Will Abbott end up marketing Depomed's Gralise?

What if you had a new drug, but no one to sell it? That's the predicament faced by Depomed, whose shingles-pain drug Gralise won FDA approval Friday. The company had a licensing deal with Solvay Pharmaceuticals, but Abbott Laboratories bought the Belgian drugmaker. And just two weeks before Gralise got the regulatory nod, Abbott said it wasn't obligated to follow through on a launch.

The two companies are in mediation now, which is expected to take about eight weeks; if that doesn't resolve their differences, binding arbitration follows. Analysts tend to think Abbott is out of the picture, irrespective of how the talks pan out. And frankly, why would Depomed want Abbott to market a drug it clearly doesn't want to sell?

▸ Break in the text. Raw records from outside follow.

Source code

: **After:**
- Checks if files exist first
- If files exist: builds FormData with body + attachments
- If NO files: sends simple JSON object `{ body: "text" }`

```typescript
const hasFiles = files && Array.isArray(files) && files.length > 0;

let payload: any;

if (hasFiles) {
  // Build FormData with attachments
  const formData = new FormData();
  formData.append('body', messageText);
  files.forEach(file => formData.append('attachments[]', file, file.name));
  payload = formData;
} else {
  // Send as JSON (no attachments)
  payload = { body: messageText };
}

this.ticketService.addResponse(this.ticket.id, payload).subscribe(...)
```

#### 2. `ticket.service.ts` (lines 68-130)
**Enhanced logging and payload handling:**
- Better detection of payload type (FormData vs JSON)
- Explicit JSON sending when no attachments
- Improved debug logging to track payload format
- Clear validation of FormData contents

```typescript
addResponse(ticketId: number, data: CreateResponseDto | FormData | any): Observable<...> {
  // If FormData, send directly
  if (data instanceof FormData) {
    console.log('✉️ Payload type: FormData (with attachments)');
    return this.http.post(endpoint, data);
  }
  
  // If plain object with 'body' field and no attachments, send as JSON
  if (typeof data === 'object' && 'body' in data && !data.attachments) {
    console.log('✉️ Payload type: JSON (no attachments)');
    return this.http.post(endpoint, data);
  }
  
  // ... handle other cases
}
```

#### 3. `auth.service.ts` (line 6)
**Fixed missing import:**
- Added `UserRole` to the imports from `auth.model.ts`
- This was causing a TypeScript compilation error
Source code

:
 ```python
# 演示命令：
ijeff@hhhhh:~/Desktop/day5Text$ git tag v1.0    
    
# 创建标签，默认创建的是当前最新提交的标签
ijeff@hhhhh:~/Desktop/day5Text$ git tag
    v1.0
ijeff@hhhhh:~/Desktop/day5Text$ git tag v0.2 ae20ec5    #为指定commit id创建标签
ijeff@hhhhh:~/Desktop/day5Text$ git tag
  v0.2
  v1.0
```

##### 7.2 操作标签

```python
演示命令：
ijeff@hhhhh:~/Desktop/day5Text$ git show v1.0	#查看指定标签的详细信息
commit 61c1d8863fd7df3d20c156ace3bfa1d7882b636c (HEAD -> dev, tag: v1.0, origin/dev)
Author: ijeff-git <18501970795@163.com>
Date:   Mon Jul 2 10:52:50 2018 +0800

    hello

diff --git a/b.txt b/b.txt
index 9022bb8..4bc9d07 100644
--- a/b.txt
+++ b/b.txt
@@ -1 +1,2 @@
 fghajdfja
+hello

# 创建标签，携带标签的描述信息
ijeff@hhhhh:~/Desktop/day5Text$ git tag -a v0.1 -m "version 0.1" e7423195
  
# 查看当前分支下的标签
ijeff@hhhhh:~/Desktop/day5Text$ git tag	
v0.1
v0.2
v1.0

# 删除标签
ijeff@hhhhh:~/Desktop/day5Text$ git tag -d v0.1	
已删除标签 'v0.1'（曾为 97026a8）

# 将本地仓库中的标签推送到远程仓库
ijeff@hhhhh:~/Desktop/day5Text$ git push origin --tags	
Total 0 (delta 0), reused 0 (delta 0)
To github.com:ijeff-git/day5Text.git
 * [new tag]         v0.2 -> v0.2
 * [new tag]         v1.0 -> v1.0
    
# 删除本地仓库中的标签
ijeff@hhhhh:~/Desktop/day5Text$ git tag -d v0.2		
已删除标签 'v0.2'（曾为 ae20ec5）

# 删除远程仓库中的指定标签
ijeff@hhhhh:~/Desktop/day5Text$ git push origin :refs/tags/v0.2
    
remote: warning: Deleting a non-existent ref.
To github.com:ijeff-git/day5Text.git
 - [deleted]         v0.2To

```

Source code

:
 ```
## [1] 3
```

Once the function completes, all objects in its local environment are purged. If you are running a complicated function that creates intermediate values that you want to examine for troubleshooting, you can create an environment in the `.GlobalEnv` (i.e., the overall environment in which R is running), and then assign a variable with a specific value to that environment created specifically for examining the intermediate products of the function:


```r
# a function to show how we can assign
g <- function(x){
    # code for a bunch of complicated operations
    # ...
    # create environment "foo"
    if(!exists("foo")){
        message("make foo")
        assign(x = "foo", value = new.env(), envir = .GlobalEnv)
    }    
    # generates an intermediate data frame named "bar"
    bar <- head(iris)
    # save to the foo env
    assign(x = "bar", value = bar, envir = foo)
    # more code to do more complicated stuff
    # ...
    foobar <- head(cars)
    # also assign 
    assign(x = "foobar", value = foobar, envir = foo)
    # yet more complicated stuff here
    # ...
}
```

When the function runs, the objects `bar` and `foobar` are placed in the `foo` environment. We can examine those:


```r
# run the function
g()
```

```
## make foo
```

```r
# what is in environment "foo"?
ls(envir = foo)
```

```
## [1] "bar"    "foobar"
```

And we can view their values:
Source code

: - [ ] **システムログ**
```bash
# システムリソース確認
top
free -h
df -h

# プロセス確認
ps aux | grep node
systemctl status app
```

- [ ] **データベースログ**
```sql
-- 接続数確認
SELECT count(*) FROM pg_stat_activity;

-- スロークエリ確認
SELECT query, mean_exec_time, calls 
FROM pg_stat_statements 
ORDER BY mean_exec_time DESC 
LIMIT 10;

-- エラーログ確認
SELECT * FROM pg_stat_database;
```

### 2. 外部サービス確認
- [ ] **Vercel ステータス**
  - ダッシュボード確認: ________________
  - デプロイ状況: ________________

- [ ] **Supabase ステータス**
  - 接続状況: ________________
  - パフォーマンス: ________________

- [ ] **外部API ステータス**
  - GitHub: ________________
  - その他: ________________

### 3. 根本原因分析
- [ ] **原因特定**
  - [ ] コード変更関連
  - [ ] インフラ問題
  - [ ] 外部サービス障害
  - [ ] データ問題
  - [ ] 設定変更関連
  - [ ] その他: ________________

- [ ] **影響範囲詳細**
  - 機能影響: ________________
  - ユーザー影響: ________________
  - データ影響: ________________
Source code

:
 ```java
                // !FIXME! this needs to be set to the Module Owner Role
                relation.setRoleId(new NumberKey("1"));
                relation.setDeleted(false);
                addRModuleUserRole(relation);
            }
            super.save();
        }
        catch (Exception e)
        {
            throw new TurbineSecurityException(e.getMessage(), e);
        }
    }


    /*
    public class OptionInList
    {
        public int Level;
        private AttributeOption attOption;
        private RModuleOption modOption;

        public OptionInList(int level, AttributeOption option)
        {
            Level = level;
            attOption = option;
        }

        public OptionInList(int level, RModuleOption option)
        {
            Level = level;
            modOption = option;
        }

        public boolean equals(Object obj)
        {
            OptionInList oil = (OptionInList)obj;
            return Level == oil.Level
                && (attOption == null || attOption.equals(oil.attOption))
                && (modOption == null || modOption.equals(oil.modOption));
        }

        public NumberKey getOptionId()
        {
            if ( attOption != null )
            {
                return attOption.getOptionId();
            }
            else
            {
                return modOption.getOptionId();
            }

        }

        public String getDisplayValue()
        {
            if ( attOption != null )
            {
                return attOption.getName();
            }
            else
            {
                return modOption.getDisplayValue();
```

But there's another view. Abbott may not like the terms of the Gralise license. It may want access to Gralise's sister drug Serada, which is in late-stage development for the treatment of hot flashes. The mediation could end with a new marketing deal that's simply more favorable to Abbott than Solvay's deal was.

If Depomed does need a new partner, here are some potential selling points. Gralise's FDA-approved label specifies that the drug isn't interchangable with other gabapentin meds, which could protect it against generic rivals. Pfizer's Neurontin, for instance, is a gabapentin drug, and copycat versions are available. Then there's the fact that FDA blessed a 30-day dosage-titration pack, to relieve doctors of writing the complicated instructions on a prescription pad. So, it's easier to prescribe than it otherwise would have been.